Partitioning coefficient:

Log Kow = 2.16 at pH 10

Log Kow < 1 at pH 7 (FDA TAD 3.02 'shake-flask method, value of the tartrate salt) (ABC Laboratories Final Report 42967)

Justification of chosen bioaccumulation phrase:

Since log Kow < 4 at pH 7, rivastigmine has low potential for bioaccumulation.


Excretion (metabolism)

Rivastigmine is rapidly and extensively metabolised, primarily via cholinesterase-mediated hydrolysis to the decarbamylated metabolite. In vitro, this metabolite shows minimal inhibition of acetylcholinesterase. Unchanged rivastigmine is not found in the urine; renal excretion of the metabolites is the major route of elimination. Following administration of 14C-rivastigmine, renal elimination was rapid and essentially complete (>90 %) within 24 hours. Less than 1% of the administered dose is excreted in the faeces. (Novartis Core Data Sheet Exelon® (rivastigmine))


PBT/vPvB assessment

Based on screening criteria, rivastigmine has low potential for bioaccumulation and can therefore not be considered a potential PBT or vPvB substance.


References

  • ECHA 2008, European Chemicals Agency. 2008 Guidance on information requirements and chemical safety assessment. http://guidance.echa.europa.eu/docs/guidance_document/information_requirements_en.htm

  • ABC Laboratories Final Report 43080. Acute Toxicity of ENA 713 to Selenastrum capricornutum Printz. 14. June 1996

  • ABC Laboratories Final Report 43078. Static Acute Toxicity of ENA 713 to Daphnia magna. 13. June 1996

  • RCC study no.: B40476. ENA713DS. Effect on Survival and Reproduction of Daphnia magna in a Semi-Static Test over Three Weeks. Final report: 13. May 2008

  • ABC Laboratories, Final Report 43079. Static Acute Toxicity of ENA 713 to Bluegill (Lepomis macrochirus). 12. June 1996

  • RCC study no.: B40498. ENA713DS. Toxic Effects to Zebra Fish (Brachydanio rerio) in an Early-Life Stage Toxicity Test. Final report: 23. April 2008

  • RCC Study No.: B40465. ENA713 DS. Toxicity to Activated Sludge in a Respiration Inhibition Test. Final Report: 17 Dec 2007

  • Harlan Laboratories Study No.: C06282. Effects of ENA713 DS on the Development of

    Sediment-Dwelling Larvae of Chironomus riparius in a Water-Sediment System. Final report: 19. May 2009.

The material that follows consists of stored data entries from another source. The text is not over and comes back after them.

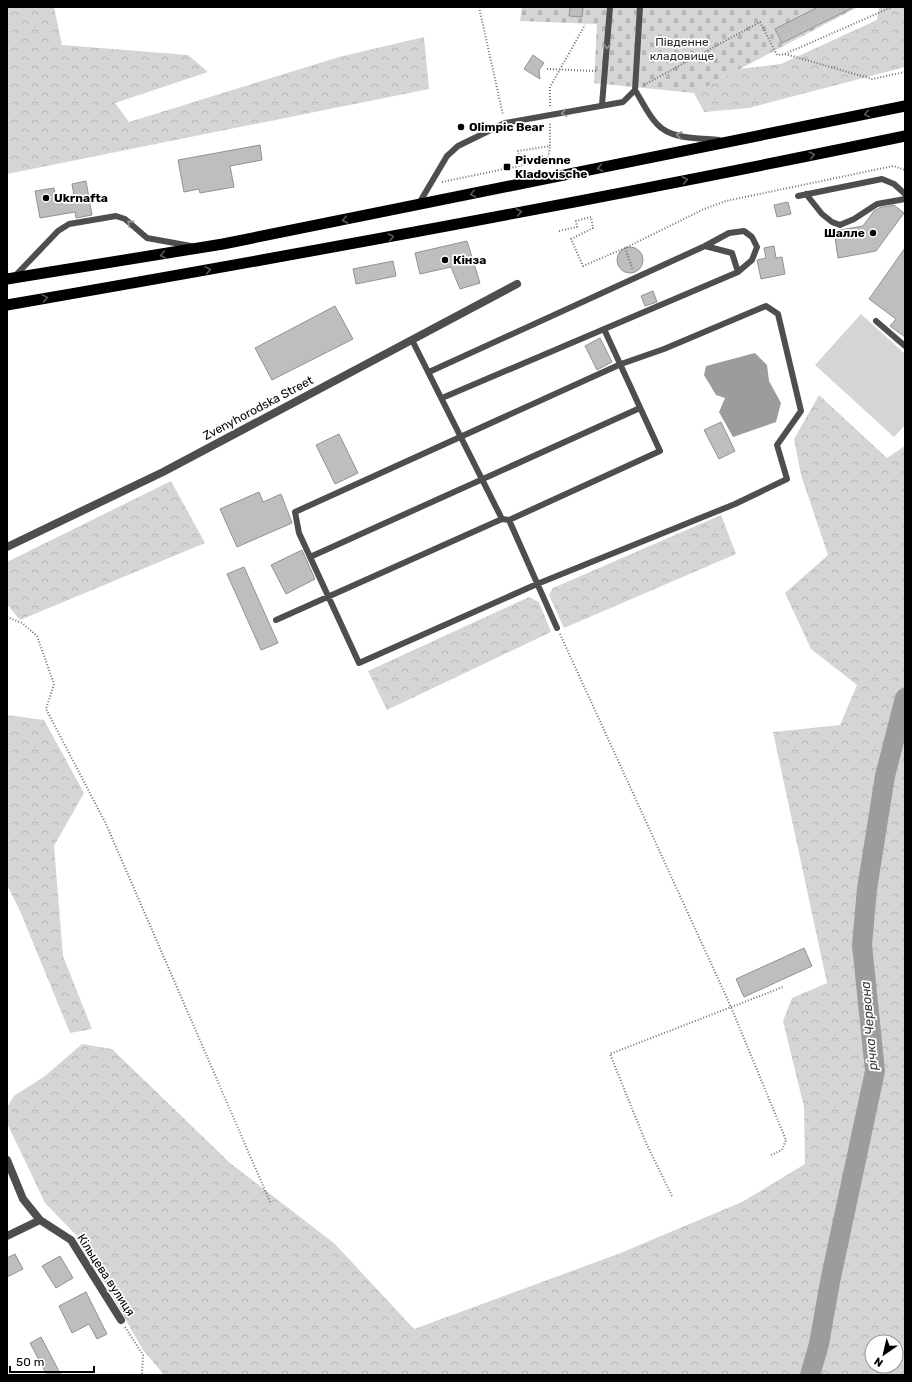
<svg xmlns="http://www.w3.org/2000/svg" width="912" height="1382" font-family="Rubik,sans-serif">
	<defs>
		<pattern id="forest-crowns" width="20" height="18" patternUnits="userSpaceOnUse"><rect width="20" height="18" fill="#d5d5d5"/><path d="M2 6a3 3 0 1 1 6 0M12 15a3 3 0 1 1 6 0" fill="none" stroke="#b5b5b5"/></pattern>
		<pattern id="cemetery-stones" width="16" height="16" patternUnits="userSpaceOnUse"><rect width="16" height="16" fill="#d5d5d5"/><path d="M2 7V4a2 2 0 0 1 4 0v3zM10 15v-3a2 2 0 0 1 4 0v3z" fill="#b5b5b5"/></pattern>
	</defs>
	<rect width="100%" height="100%" fill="#fff"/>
	<path fill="#d5d5d5" d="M861,314L905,354V425L894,437L815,365Z"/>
	<path fill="url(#forest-crowns)" fill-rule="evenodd" d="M7,7H54L62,45L188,55L208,72L115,103L129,122L339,57L424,37L429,89L7,174Z
		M879,7H905V67L749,108L704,112L694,93L739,69L781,64L877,20Z
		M819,395L887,458L905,446V1375H164L143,1350L80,1239L45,1203L7,1123V1107L14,1096L45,1076L82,1044L112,1049L230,1163L335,1244L414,1329L618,1254L742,1202L805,1164L804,1107L783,1021L792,998L827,983L773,732L840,725L857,685L811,649L785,593L828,555L801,475L794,439ZM872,1342H896V1366H872Z
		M171,481L205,543L20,620L7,604V562Z
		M721,515L736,554L564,628L549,595L553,588Z
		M529,597L539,602L551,632L387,710L368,671Z
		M7,715L44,720L84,793L54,846L63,956L92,1029L70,1033L20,911L7,885Z"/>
	<path fill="url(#cemetery-stones)" d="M522,7H858L694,93L594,83L597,24L520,21Z"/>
	<path fill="#9c9c9c" d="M755,353L767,365L769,381L781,403L776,422L733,437L719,412L725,398L716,395L704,375L706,366Z"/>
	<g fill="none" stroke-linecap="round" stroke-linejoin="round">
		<path stroke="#9c9c9c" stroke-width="20" d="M810,1375L819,1344L830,1282L875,1071L862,945L867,889L885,776L905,698"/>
	</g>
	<path fill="#bebebe" stroke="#929292" d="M570,7H583L582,17L569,16Z
		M818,7H854L782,43L775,29Z
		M533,55L544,63L539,70L540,79L524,69Z
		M260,145L262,160L230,166L234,187L200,193L199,189L184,192L178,160Z
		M86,181L92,215L76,218L75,212L40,218L35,191L54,188L57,204L75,201L72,184Z
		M788,202L791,214L777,217L774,205Z
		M894,205L904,213L876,251L838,258L834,231L863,226L874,211L879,208Z
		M467,241L480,283L460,289L451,267L420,274L415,253Z
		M774,246L776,258L782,257L785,274L761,279L757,260L766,258L764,248Z
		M617 260a13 13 0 1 1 26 0a13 13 0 1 1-26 0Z
		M905,248V337L890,326L896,319L869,299Z
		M393,261L396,276L356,284L353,269Z
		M653,291L657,302L645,306L641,296Z
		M335,306L353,339L272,380L255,348Z
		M600,338L612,362L597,370L585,346Z
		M721,422L735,451L719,459L704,430Z
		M339,434L358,473L335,484L316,445Z
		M259,492L263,502L281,494L292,523L237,547L220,509Z
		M302,550L315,579L286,594L271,565Z
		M244,567L278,643L261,650L227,574Z
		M804,948L812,966L744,997L736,979Z
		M15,1254L23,1269L7,1277V1258Z
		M60,1256L73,1278L56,1288L42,1266Z
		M86,1292L107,1334L97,1339L89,1324L72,1333L59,1306Z
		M41,1337L61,1375H47L30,1343Z"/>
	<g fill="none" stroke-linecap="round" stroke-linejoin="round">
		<path stroke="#707070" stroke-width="2" stroke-dasharray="1 2" stroke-linecap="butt" d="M479,7L503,115
			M785,54L872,79L905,72
			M547,69L596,71
			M644,85L760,22L777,55L785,54L892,7
			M550,106V87L585,25
			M543,156L519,160L518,151L550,146V122
			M442,182L548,160L550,146
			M559,231L577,227L576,221L591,217L593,228L571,239L583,266L625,248L704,209L726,201L893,166L905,170
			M625,248L633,270
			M7,617L22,623L37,636L54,684L46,709L106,824L271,1204
			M560,634L731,1007L786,1140L782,1150L771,1155
			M672,1196L646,1143L610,1054L783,987
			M125,1327L143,1355L142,1375"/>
		<path stroke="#4e4e4e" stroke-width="6" d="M635,90C642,101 648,115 657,124C671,140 701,138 719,140
			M602,105L610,7
			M806,194L822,214L832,222L840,225L854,219L877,204L905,199
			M798,196L882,179L894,184L905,194
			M418,205L447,156L458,146L505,123L623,102L635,90L640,7
			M705,246L729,233L744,231L752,237L757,247L752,260L738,272
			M15,276L58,231L69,224L116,216L125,219L147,238L191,246
			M766,306L778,314L801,411L777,445L787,479L735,504L537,584L359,663L299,533L295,512L621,364L664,349Z
			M876,321L905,346
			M412,340L502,519
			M429,372L705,246L732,253L738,272L442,398
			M509,520L557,628
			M310,557L640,408
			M276,620L502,519L509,520L660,451L604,329"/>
		<path stroke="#4e4e4e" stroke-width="8" d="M7,1160L23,1199L40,1220L71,1240L121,1320
			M7,1236L40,1220"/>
		<path stroke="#4e4e4e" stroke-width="8" d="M7,547L163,472L517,284"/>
		<path stroke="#000" stroke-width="11" d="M7,279L223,244L905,106
			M7,305C307,253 607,198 905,136"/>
	</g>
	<defs><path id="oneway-chevron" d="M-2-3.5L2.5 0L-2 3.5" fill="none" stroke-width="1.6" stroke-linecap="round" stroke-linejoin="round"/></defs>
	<g stroke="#959595">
		<use href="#oneway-chevron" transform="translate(607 46) rotate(94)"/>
		<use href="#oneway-chevron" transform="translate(564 113) rotate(170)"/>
		<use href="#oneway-chevron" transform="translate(679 135) rotate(-169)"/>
		<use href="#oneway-chevron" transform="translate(130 223) rotate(-140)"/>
	</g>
	<g stroke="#595959">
		<use href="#oneway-chevron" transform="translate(867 114) rotate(168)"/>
		<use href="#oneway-chevron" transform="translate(812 155) rotate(-12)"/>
		<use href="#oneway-chevron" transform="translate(600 168) rotate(169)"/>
		<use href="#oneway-chevron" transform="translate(685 180) rotate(-11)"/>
		<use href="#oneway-chevron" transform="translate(473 194) rotate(168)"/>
		<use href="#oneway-chevron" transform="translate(519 212) rotate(-11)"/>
		<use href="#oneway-chevron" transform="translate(345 220) rotate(169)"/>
		<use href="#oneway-chevron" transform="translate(391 237) rotate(-12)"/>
		<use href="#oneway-chevron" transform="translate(163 255) rotate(170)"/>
		<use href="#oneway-chevron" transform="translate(208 270) rotate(-10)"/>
		<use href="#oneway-chevron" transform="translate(45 298) rotate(-10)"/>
	</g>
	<g fill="#000" stroke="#fff" stroke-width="1.5">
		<circle cx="461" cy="127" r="4"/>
		<rect x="503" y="163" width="8" height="8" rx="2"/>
		<circle cx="46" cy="198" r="4"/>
		<circle cx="873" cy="233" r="4"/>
		<circle cx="445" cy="260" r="4"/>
	</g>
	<g text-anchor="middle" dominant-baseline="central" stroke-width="3.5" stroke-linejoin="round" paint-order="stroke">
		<g font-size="12" fill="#2c2c2c" stroke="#fff">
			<text x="682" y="42">Південне<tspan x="682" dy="14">кладовище</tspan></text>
		</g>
		<g font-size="12" font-weight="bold" fill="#000" stroke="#fff" text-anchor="start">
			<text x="469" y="127">Olimpic Bear</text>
			<text x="515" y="160">Pivdenne<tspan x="515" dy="14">Kladovische</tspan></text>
			<text x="54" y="198">Ukrnafta</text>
			<text x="865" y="233" text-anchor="end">Шалле</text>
			<text x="453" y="260">Кінза</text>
		</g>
		<g font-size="12" fill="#000" stroke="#fff">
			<text transform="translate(258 408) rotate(-28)">Zvenyhorodska Street</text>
			<text transform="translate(106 1275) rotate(57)">Кільцева вулиця</text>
		</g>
		<g font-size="13" font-style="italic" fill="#3d3d3d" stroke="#fff">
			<text transform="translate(869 1026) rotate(-95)">річка Червона</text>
		</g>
	</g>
	<rect width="912" height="1382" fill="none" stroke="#000000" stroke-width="16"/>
	<g transform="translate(884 1354) rotate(214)"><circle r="19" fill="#ffffff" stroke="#999999"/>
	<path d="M0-3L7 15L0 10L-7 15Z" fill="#000000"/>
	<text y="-6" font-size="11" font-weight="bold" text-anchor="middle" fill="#000000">N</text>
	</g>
	<path d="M10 1366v6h84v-6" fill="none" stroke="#000000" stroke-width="2"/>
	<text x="16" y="1366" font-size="12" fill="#000000" stroke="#ffffff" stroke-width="3" paint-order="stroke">50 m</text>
</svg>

  • ABC Laboratories Final Report 42970. Aerobic Biodegradation of ENA 713 in Water. 07. March 1996

  • RCC study number B40454.

  • ABC Laboratories Final Report 42967. Determination of the Octanol/Water Partition Coefficient (Shake Flask Method) of ENA 713. 15. August 1996

  • Novartis Core Data Sheet Exelon® (rivastigmine), Version 2.0, 27 May 2014.